● **What you will do**
These entries are to be retyped in full, word for word.

[Items from a dataset]

BEGIN

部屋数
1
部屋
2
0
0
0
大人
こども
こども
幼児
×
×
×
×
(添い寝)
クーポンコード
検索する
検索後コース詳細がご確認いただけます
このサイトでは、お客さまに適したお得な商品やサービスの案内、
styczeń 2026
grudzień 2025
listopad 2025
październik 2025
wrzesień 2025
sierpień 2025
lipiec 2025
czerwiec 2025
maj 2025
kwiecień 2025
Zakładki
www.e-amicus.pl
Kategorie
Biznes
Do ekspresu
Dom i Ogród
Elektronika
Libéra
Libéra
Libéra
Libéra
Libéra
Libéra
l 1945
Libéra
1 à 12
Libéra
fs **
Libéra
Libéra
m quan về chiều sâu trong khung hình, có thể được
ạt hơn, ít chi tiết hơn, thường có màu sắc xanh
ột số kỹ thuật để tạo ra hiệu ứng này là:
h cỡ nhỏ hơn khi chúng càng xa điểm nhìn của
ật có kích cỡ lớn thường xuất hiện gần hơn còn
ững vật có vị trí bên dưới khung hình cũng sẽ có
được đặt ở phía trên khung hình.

END

● **Your response**
部屋数
1
部屋
2
0
0
0
大人
こども
こども
幼児
×
×
×
×
(添い寝)
クーポンコード
検索する
検索後コース詳細がご確認いただけます
このサイトでは、お客さまに適したお得な商品やサービスの案内、
styczeń 2026
grudzień 2025
listopad 2025
październik 2025
wrzesień 2025
sierpień 2025
lipiec 2025
czerwiec 2025
maj 2025
kwiecień 2025
Zakładki
www.e-amicus.pl
Kategorie
Biznes
Do ekspresu
Dom i Ogród
Elektronika
Libéra
Libéra
Libéra
Libéra
Libéra
Libéra
l 1945
Libéra
1 à 12
Libéra
fs **
Libéra
Libéra
m quan về chiều sâu trong khung hình, có thể được
ạt hơn, ít chi tiết hơn, thường có màu sắc xanh
ột số kỹ thuật để tạo ra hiệu ứng này là:
h cỡ nhỏ hơn khi chúng càng xa điểm nhìn của
ật có kích cỡ lớn thường xuất hiện gần hơn còn
ững vật có vị trí bên dưới khung hình cũng sẽ có
được đặt ở phía trên khung hình.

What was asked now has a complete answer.